Worm-blossom (Sam Gwilym and I) received funding from NLnet to implement Bab, a new hash function we will use with Willow. Why would we need yet another hash function, and how did we convince people to fund it? So glad you asked!
When participants exchange data in a peer-to-peer system, they typically verify the integrity of the data by computing a checksum (or hash) over data they receive. Traditionally, this can only be done once all data has been transferred. If a transfer is cut short, peers cannot tell whether they received a valid prefix of what they wanted, or whether they were deliberately fed malicious data.
There do exist techniques for solving this problem. A while ago, we have created a suitable specification called “Bab”, for usage with Willow, and we are happy to announce that NLNet has granted us funding to now implement this specification.
Bab is a hash function designed specifically for usage in content-addressed storage systems, where participants request data by hash and verify the integrity of responses by recomputing the hash from the response data. With Bab, responses interleave a small amount of metadata within the actually requested data. This metadata allows the peer to continuously verify the integrity of the data that has been received so far.
Why is this useful? It ensures that even large data can be transferred over an unreliable connection. If the connection drops during a data transfer, the peer can verify that it received valid data so far, persist it, and later resume the transfer at the point where it broke off. As we want Willow to operate gracefully even in unreliable networks, this feature is a must for us.
Further, when propagating new data through a network, this optimisation can reduce latency. Consider a setting where Alfie is connected to Betty, and Betty is connected to Gemma. Alfie sends some new data to Betty. Gemma is also interested in that data, and would like Betty to forward it to her as soon as possible. Naturally, Betty should only forward data whose integrity she has verified, lest she unwittingly propagate malicious data. With traditional hash functions, she would have to wait for the full data to arrive before she could forward it. With Bab, she can stream the data as it arrives.
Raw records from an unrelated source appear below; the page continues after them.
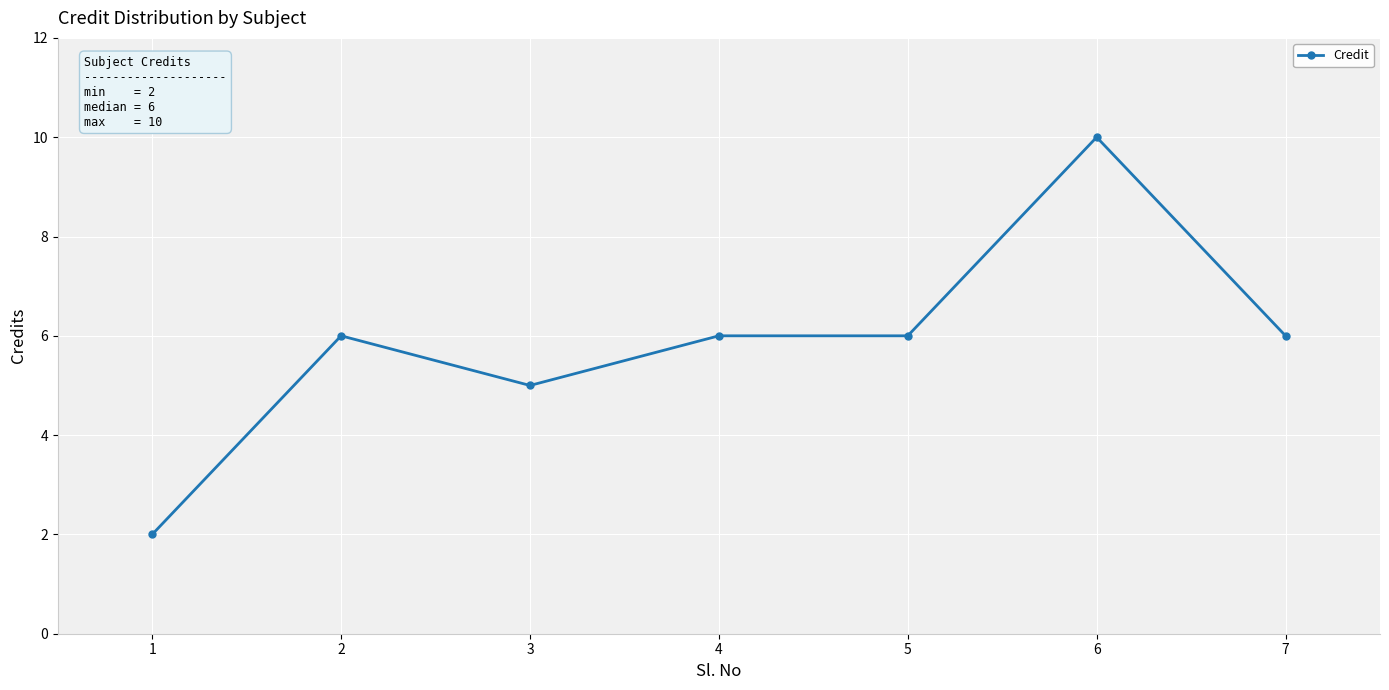

At which category does the data reach its first local valley?

3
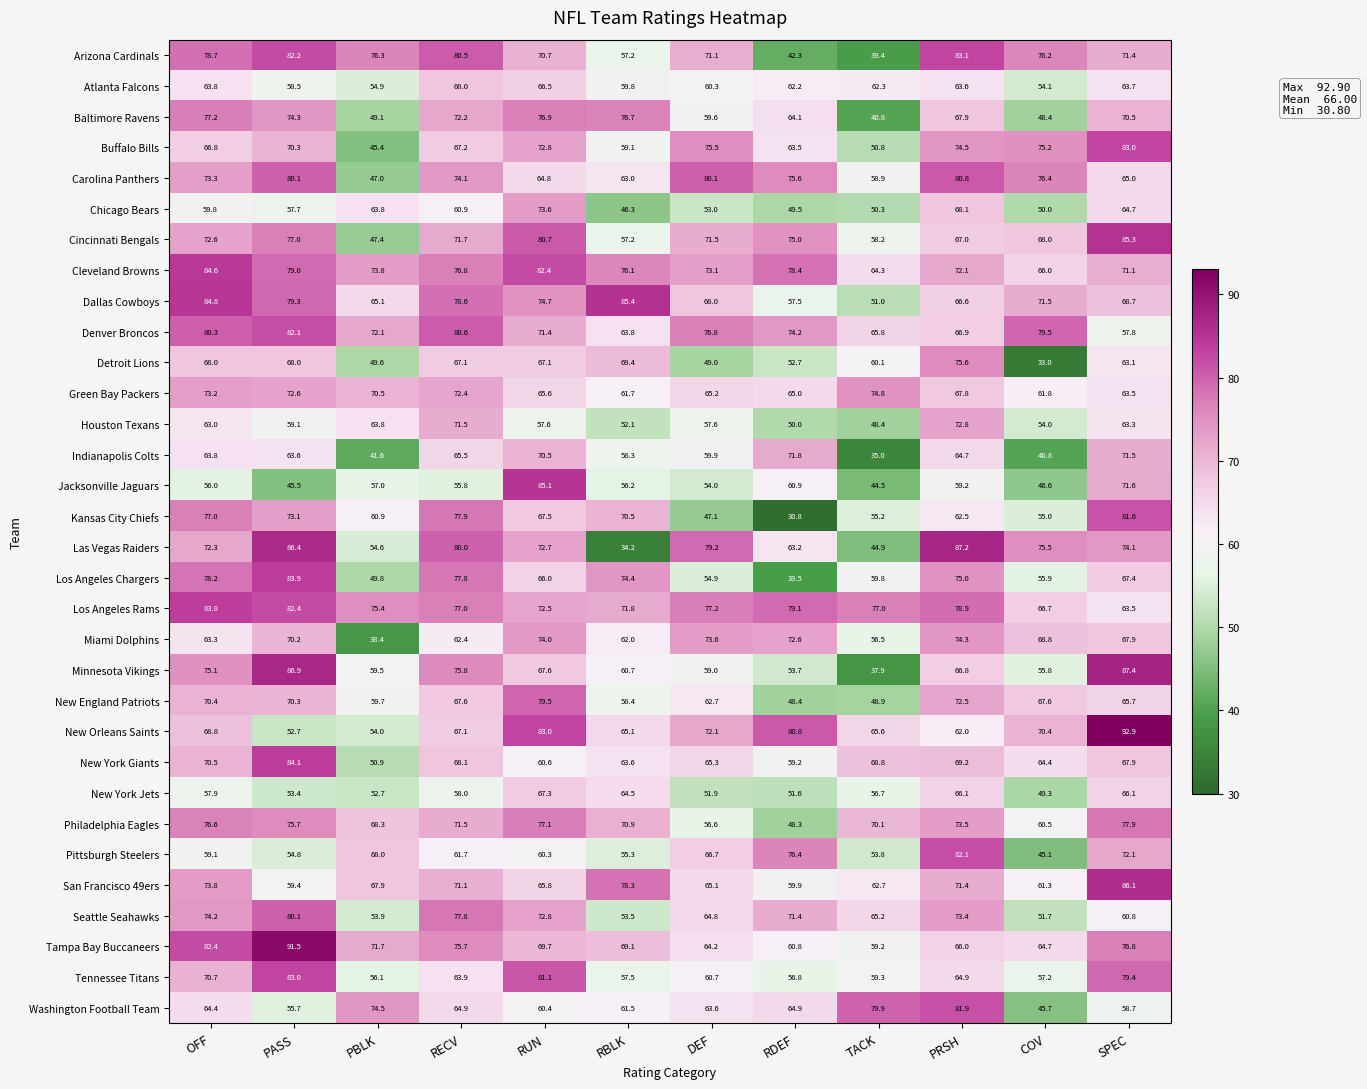

Read the Philadelphia Eagles value at TACK.

70.1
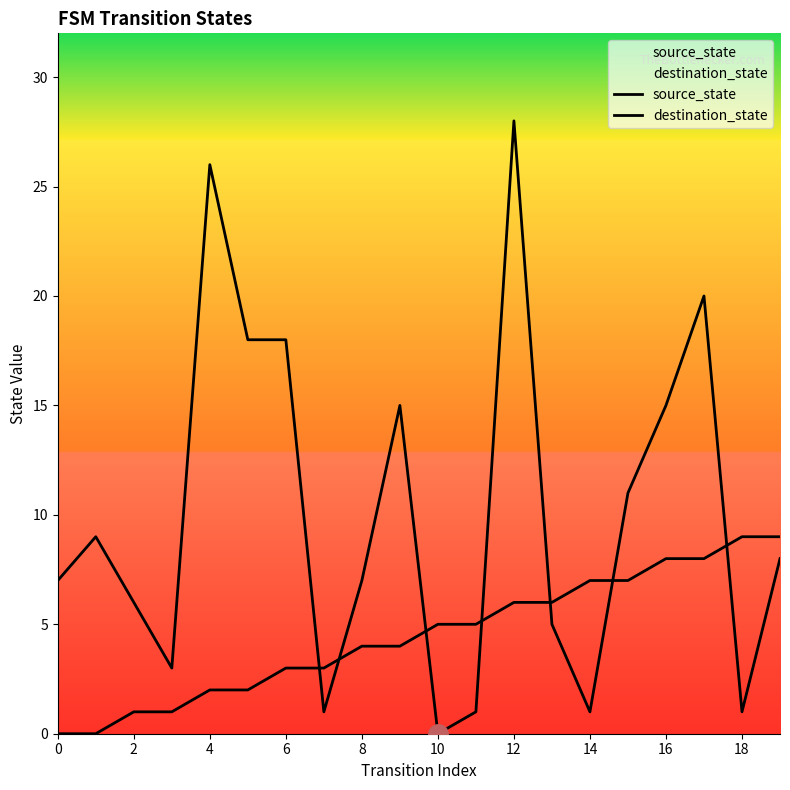

What are all the series names shown in the legend?

source_state, destination_state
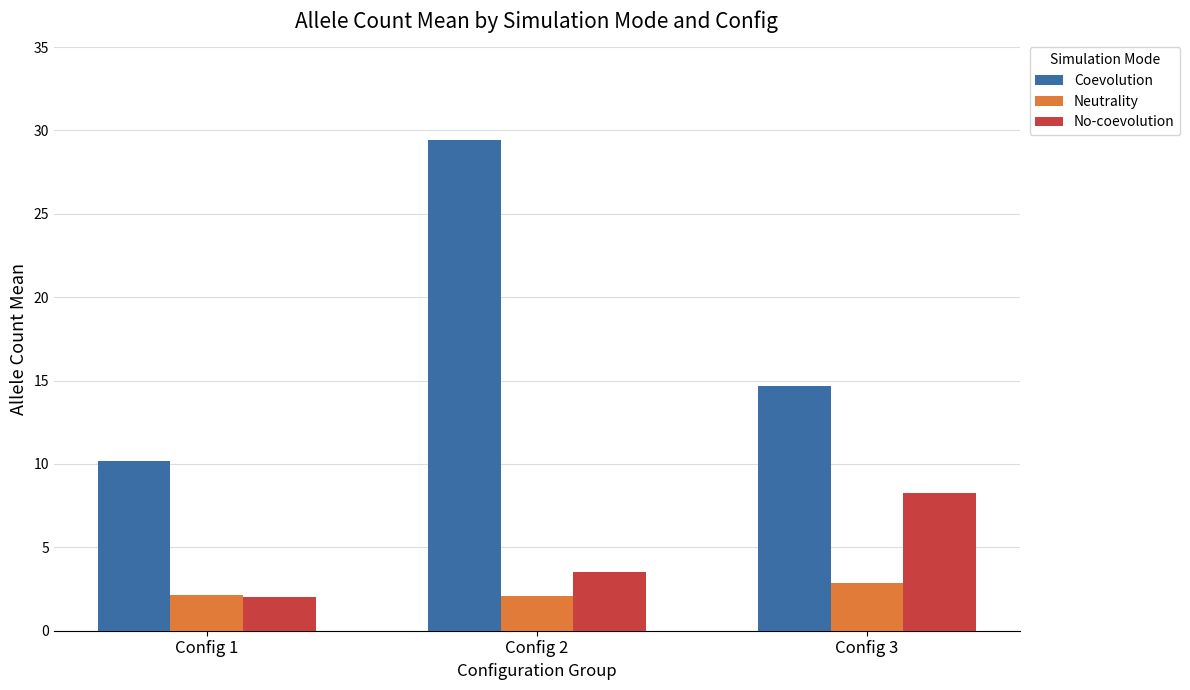

Rank the categories by Coevolution value from lowest to highest.

Config 1, Config 3, Config 2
Beyond incremental verification from the very start of the requested data, peers can also request arbitrary slices of data, and Bab allows for (incremental) verification of the response data. This is obviously useful when peers require access to only part of the data. But even for bulk transfer, slice requests open up a neat optimisation: a peer can request different slices from different peers in parallel, thus speeding up the overall download. Systems using Bab (including Willow) obtain this torrent-style optimisation for free.
Bab is not the first hash function that provides these benefits, the Blake3 hash function also offers them. The name "Bab" is in fact derived from "Bao", a streaming verification specification based on Blake3. Why did we design Bab then?
Bab has three main advantages over Bao. First, when given a hash, peers can certify the number of bytes that where hashed in a constant amount of space. Bao needs a logarithmic amount of space for such proofs: the proof size grows (slowly but still noticeably) for longer strings. Second, Bab is a more generic construction that allows for various instantiations, whereas Bao is tied to specific cryptographic primitives. And third, we came up with a couple of optimisations for verifiable streaming that have not yet been done for Bao.
We plan to devote a good amount of time and energy to providing a high-quality implementation of Bab. The goal is twofold: in general to provide a go-to Rust library for all projects which should care about the benefits of verifiable streaming, and more specifically to be able to use Bab as the default hash function for payloads in Willow.
Yay!